→ EXERCISE DETAILS
In the entries below, find the line containing "right hip: (184, 247)", then copy it and every later line exactly, ending with the last line.

→ LISTED RECORDS

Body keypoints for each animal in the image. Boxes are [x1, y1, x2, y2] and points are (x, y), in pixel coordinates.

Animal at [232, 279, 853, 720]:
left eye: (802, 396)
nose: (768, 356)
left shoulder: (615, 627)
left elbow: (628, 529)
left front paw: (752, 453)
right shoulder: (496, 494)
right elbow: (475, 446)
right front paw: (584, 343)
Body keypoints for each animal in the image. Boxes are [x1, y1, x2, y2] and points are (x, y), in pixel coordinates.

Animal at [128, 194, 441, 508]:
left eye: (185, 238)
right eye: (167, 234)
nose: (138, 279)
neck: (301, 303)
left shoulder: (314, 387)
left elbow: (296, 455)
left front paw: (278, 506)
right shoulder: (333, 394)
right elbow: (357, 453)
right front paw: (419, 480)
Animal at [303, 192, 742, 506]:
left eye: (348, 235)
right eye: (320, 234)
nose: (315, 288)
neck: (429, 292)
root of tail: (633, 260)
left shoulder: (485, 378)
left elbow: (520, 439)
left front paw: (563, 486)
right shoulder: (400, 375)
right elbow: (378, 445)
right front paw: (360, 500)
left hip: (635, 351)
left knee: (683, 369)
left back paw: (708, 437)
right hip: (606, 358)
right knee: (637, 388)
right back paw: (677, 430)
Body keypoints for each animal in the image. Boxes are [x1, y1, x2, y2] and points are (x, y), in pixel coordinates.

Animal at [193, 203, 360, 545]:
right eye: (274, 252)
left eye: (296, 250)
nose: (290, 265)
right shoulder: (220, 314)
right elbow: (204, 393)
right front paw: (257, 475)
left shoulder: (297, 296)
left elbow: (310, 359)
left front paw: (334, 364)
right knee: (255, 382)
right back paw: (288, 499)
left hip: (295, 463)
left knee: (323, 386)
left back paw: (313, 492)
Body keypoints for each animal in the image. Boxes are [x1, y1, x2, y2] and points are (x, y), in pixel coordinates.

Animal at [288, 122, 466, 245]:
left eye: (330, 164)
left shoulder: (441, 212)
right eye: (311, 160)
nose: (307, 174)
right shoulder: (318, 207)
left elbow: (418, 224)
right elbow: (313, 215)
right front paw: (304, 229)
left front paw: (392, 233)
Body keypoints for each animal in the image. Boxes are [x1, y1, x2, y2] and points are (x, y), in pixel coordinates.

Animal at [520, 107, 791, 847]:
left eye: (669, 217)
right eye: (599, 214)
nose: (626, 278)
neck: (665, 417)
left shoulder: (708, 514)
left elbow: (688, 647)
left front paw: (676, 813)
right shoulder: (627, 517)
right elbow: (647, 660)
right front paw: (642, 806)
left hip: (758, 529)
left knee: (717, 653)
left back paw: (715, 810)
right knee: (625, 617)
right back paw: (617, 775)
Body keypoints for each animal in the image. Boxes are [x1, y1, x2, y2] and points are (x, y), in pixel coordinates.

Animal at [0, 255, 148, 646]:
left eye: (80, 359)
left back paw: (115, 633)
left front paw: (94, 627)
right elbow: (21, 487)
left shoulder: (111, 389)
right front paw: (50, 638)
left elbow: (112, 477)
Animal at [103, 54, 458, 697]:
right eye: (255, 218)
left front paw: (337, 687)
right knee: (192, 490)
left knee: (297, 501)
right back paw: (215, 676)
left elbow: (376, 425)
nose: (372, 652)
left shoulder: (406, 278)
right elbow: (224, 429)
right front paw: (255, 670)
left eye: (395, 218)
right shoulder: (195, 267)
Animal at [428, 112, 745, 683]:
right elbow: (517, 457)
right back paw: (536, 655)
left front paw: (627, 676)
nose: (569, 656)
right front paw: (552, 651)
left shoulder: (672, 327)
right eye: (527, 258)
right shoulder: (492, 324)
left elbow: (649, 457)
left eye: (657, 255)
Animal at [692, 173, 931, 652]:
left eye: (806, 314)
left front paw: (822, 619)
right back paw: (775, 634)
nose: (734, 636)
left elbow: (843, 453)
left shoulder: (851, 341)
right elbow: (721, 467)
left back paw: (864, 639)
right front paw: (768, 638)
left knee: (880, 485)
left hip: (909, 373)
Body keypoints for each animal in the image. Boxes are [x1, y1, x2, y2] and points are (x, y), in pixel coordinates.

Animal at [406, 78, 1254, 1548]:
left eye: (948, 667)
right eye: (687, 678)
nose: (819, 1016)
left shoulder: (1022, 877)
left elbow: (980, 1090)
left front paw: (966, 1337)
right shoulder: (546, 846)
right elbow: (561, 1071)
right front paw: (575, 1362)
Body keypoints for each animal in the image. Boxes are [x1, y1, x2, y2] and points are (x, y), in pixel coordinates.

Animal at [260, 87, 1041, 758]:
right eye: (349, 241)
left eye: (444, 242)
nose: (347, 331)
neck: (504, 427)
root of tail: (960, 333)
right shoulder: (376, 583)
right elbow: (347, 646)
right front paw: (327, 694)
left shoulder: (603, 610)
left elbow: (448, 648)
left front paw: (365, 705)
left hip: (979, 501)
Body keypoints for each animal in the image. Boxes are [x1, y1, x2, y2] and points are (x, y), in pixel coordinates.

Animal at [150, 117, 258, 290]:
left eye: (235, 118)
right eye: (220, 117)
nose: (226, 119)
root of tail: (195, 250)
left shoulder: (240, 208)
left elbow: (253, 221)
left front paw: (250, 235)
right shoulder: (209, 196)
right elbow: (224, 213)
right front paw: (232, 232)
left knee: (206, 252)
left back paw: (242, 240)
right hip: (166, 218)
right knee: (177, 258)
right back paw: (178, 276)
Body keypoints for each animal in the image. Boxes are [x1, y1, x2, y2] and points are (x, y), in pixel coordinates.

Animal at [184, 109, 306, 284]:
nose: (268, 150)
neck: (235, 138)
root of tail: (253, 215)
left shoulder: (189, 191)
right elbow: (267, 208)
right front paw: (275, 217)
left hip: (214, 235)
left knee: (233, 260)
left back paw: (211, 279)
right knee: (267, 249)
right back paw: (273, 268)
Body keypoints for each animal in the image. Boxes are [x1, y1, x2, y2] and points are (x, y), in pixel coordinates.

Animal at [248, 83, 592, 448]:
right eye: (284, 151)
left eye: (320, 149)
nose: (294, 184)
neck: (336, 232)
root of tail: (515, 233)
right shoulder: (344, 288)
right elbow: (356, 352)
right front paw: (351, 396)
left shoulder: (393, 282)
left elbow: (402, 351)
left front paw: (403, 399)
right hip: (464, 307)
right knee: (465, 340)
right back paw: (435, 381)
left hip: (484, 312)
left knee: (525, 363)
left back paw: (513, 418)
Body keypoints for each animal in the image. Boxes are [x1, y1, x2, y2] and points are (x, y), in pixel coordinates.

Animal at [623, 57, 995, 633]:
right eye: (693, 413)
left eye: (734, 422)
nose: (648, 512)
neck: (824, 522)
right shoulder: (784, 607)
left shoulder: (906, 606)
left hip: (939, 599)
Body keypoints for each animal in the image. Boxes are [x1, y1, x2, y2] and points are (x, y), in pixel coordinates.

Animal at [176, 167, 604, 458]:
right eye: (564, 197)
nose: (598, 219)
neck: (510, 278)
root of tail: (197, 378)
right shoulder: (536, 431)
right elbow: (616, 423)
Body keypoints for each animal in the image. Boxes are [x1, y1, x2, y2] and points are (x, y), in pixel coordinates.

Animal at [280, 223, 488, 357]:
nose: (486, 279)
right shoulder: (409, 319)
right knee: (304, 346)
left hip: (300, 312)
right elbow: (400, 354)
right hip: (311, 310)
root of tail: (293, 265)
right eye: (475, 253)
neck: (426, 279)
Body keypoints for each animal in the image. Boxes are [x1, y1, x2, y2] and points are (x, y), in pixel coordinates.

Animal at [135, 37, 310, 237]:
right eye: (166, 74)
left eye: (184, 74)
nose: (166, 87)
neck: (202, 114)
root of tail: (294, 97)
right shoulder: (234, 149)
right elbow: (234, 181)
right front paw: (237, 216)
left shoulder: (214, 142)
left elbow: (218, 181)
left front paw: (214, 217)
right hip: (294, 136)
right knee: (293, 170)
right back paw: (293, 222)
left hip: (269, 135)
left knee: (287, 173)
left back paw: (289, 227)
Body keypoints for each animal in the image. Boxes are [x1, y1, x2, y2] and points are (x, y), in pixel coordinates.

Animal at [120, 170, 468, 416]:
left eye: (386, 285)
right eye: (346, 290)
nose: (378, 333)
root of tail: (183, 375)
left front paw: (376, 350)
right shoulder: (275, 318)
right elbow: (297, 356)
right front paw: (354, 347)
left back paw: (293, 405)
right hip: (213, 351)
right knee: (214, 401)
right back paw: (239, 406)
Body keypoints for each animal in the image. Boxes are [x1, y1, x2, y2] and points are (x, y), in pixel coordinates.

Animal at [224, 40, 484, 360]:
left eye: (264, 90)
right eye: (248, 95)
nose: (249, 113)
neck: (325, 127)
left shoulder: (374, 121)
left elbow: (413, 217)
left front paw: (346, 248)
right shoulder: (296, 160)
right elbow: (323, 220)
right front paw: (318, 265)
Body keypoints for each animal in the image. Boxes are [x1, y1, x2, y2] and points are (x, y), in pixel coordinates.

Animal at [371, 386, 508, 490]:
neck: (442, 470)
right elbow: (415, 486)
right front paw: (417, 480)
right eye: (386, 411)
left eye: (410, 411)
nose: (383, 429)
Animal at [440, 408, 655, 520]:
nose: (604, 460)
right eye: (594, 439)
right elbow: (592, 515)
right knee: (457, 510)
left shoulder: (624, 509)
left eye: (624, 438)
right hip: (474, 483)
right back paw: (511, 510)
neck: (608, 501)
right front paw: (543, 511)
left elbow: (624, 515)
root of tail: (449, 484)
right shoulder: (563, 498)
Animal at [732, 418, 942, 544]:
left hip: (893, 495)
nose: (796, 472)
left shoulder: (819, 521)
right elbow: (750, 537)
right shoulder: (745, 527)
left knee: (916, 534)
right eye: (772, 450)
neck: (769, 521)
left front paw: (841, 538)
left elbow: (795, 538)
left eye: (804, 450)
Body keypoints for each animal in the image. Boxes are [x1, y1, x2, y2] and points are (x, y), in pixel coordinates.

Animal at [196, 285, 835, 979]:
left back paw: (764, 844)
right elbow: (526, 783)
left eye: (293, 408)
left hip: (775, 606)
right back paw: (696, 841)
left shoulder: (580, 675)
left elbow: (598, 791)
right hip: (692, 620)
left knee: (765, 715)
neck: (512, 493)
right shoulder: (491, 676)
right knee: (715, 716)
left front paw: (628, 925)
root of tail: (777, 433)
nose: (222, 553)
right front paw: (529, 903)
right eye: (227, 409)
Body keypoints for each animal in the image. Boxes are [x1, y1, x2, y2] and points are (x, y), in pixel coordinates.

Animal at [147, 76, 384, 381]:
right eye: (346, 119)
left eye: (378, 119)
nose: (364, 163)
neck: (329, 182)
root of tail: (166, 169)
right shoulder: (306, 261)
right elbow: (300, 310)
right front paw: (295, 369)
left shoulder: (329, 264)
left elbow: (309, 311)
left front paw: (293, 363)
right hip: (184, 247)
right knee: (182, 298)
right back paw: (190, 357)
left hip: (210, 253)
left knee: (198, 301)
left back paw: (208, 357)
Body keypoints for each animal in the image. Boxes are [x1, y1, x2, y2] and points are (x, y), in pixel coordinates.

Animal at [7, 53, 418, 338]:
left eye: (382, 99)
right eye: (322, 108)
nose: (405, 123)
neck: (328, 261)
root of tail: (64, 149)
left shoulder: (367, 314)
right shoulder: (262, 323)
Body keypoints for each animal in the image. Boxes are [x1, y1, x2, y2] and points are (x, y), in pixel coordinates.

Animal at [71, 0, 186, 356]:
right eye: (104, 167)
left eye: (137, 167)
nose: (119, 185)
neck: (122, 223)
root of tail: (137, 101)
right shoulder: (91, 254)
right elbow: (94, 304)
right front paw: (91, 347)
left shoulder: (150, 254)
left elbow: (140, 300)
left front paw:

→ EXERCISE RESPONSE
right hip: (184, 247)
right knee: (182, 298)
right back paw: (190, 357)
left hip: (210, 253)
left knee: (198, 301)
left back paw: (208, 357)
Body keypoints for each animal in the image. Boxes are [x1, y1, x2, y2] and points are (x, y), in pixel coordinates.

Animal at [7, 53, 418, 338]:
left eye: (382, 99)
right eye: (322, 108)
nose: (405, 123)
neck: (328, 261)
root of tail: (64, 149)
left shoulder: (367, 314)
right shoulder: (262, 323)
Body keypoints for each animal in the image. Boxes are [x1, y1, x2, y2] and points are (x, y), in pixel coordinates.

Animal at [71, 0, 186, 356]:
right eye: (104, 167)
left eye: (137, 167)
nose: (119, 185)
neck: (122, 223)
root of tail: (137, 101)
right shoulder: (91, 254)
right elbow: (94, 304)
right front paw: (91, 347)
left shoulder: (150, 254)
left elbow: (140, 300)
left front paw:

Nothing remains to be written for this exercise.